Up to this time no one had appeared for the accused, nor had any objection been made to any part of the testimony except by the Judge. Neither had any one of the prosecutor’s witnesses been asked a single question in rebuttal.

With the resting of the Government’s case a dead silence fell upon the room.

The Judge waited a few moments, the tap of his lead-pencil sounding through the stillness, and then asked if the attorney for the defence was ready.

No one answered. Again the Judge put the question, this time with some impatience.

Then he addressed the prisoner.

“Is your lawyer present?”

Bud bent forward in his chair, put his hands on his knees, and answered slowly, without a tremor in his voice:

“I ain’t got none. One come yisterday to the jail, but he didn’t like what I tol’ him and he ain’t showed up since.”

A spectator sitting by the door, between an old man and a young girl, both evidently from the mountains, rose to his feet and walked briskly to the open space before the Judge. He had sharp, restless eyes, wore gloves, and carried a silk hat in one hand.

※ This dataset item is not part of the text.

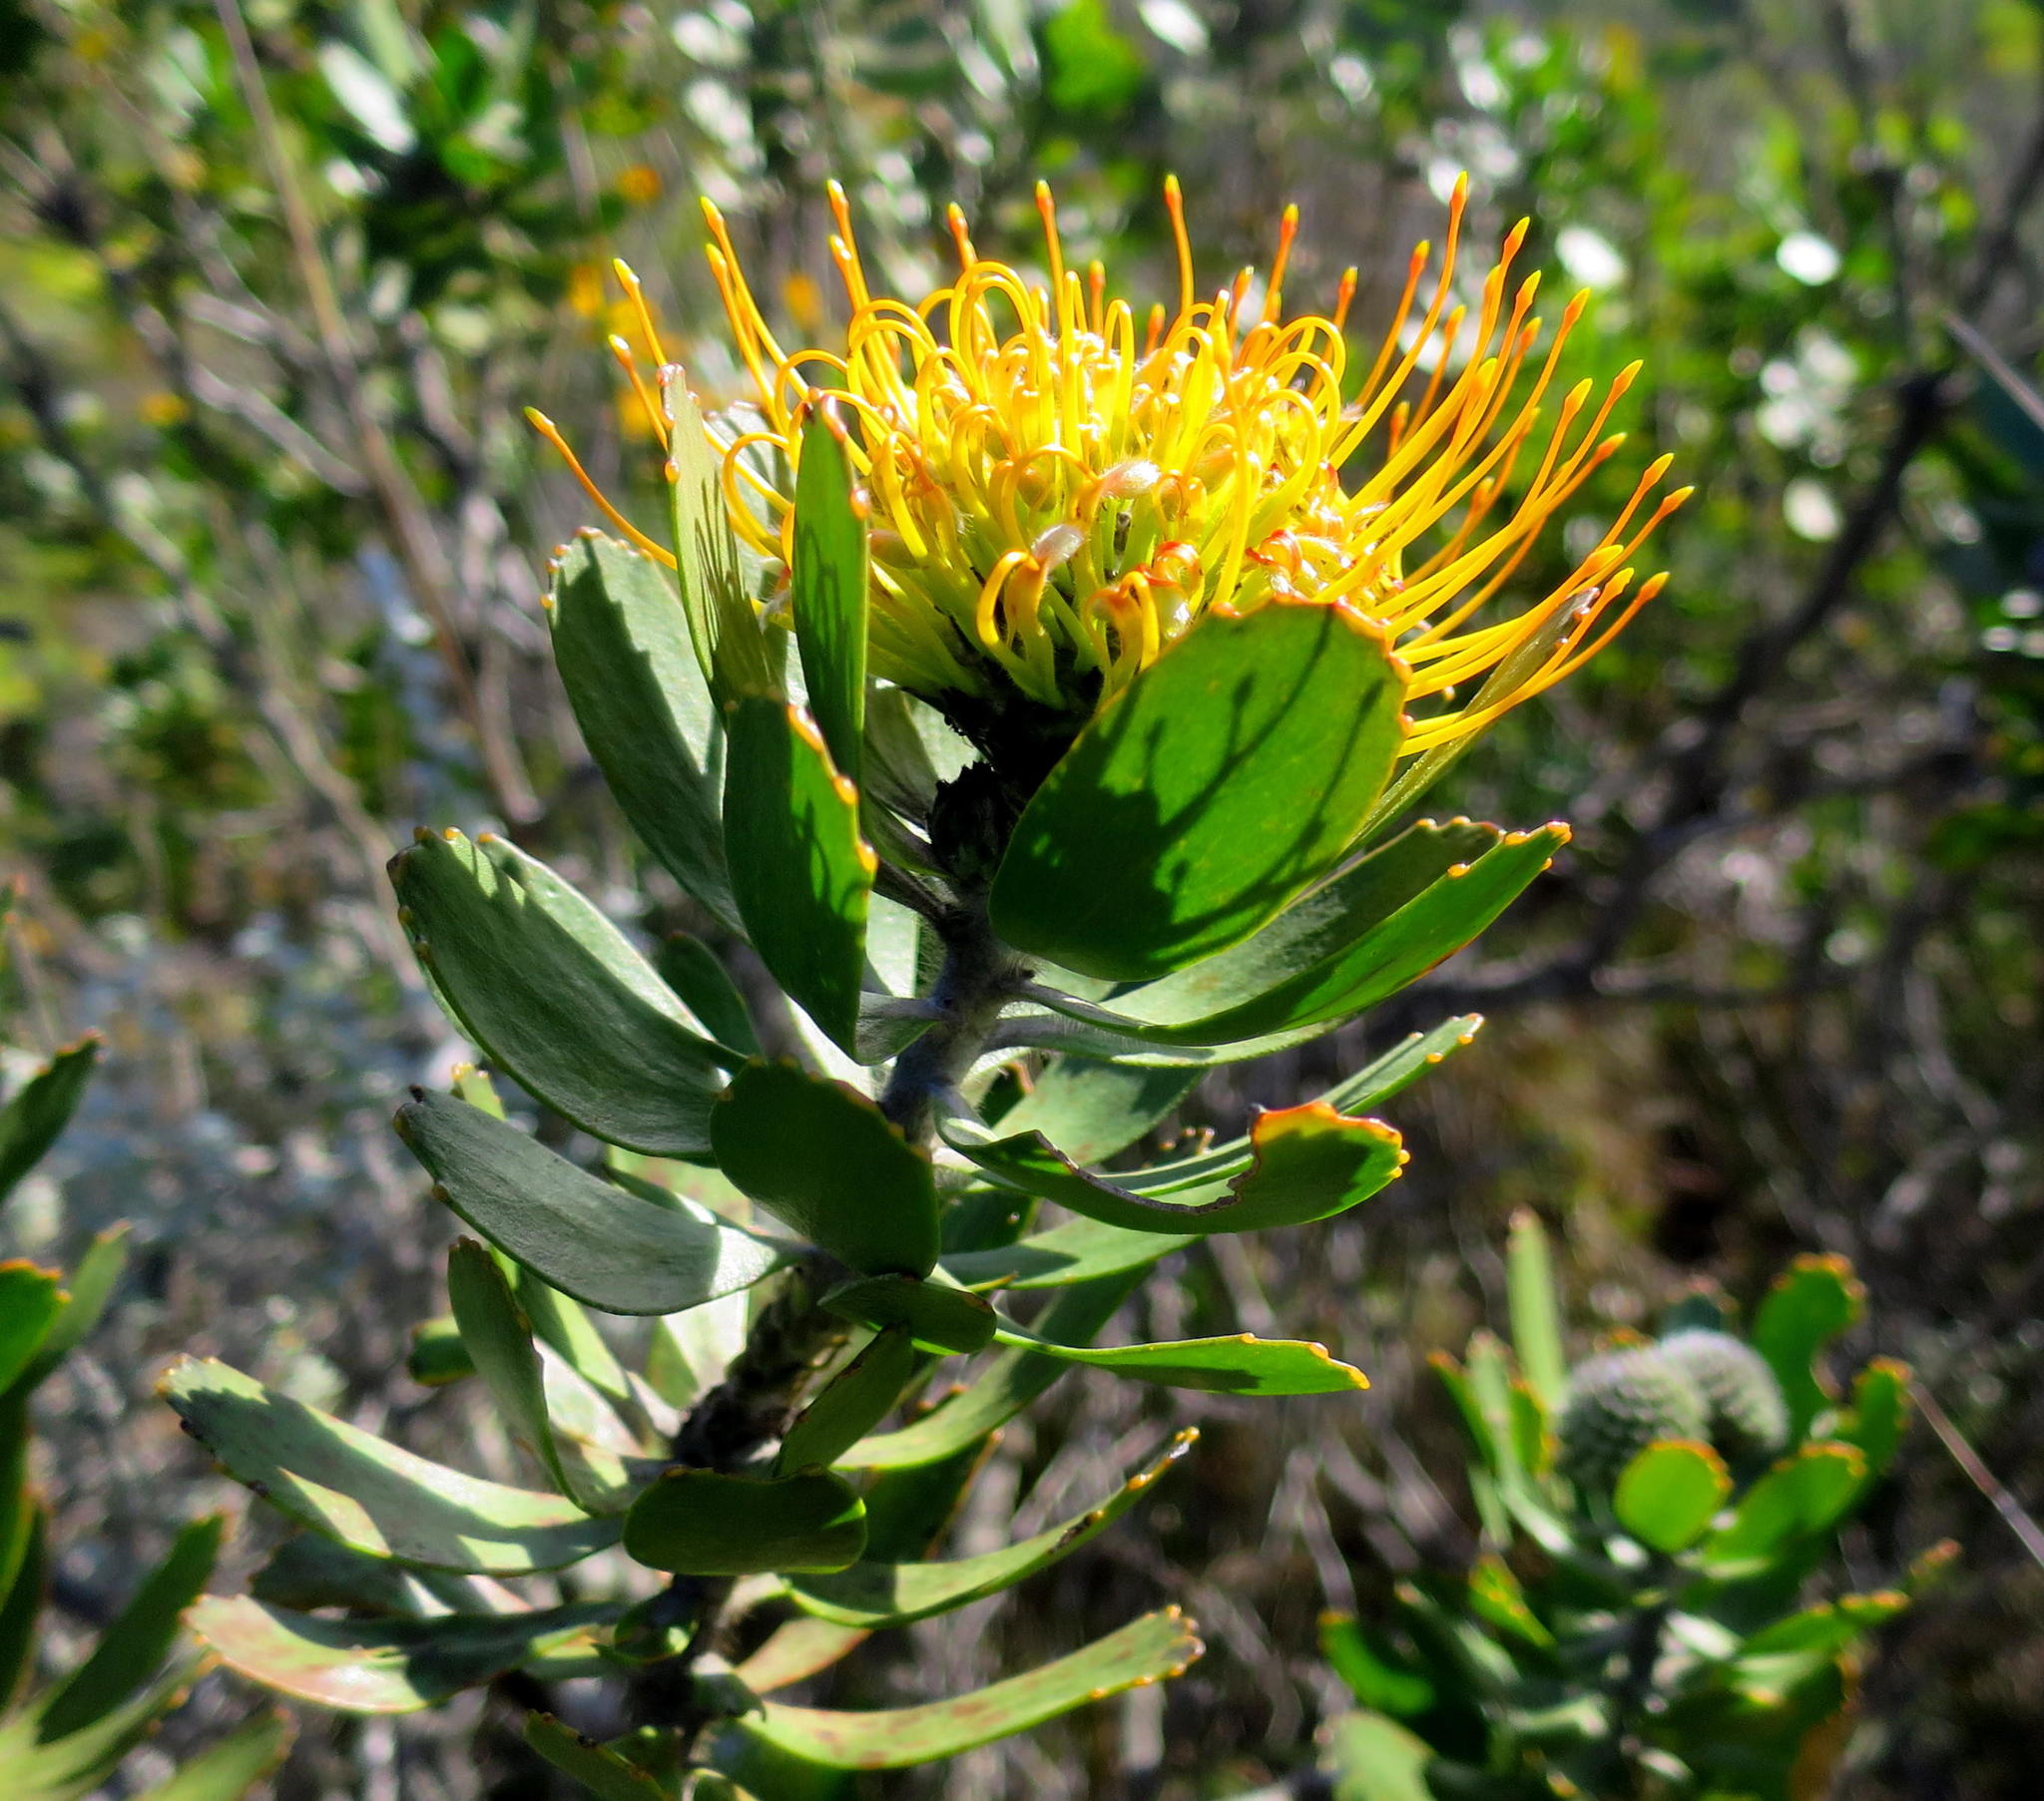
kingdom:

“In the absence of the prisoner’s counsel, your Honor,” he said, “I am willing to go on with this case. I was here when it opened and have heard all the testimony. I have also conferred with some of the witnesses for the defence.”

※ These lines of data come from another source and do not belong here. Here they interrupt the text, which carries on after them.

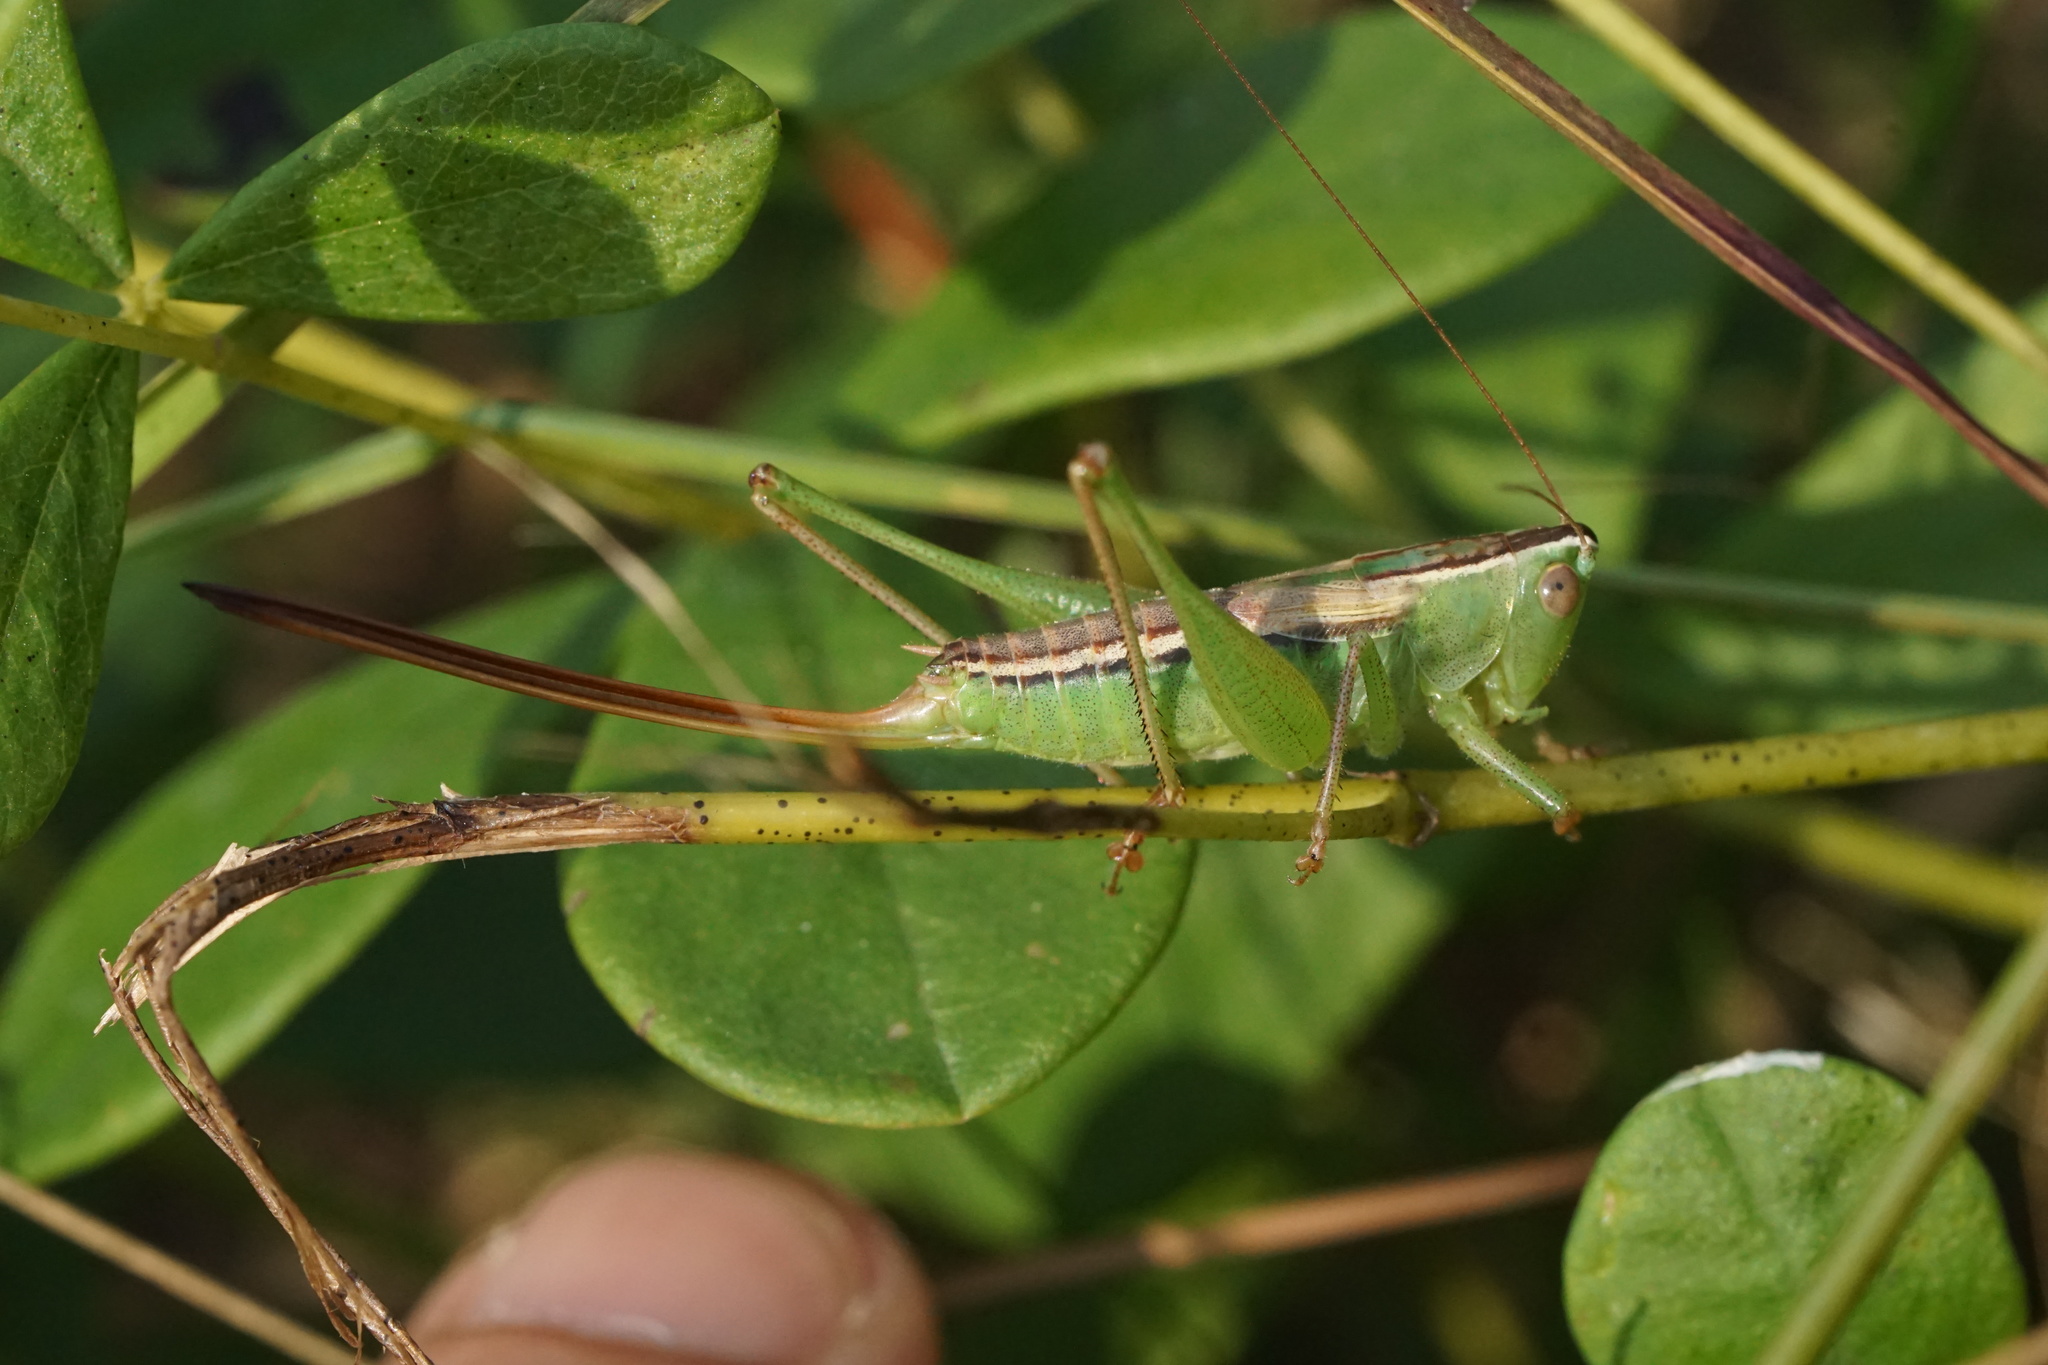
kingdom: Animalia
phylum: Arthropoda
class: Insecta
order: Orthoptera
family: Tettigoniidae
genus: Conocephalus
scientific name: Conocephalus strictus
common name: Straight-lanced katydid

“Did I not appoint counsel in this case yesterday?” said the Judge, turning to the clerk.

There was a hurried conference between the two, the Judge listening wearily, cupping his ear with his hand and the clerk rising on his toes so that he could reach his Honor’s hearing the easier.

“It seems,” said the Judge, resuming his position, and addressing the room at large, “that the counsel already appointed has been called out of town on urgent business. If the prisoner has no objection, and if you, sir–” looking straight at the would-be attorney–“have heard all the testimony so far offered, the Court sees no objection to your acting in his place.”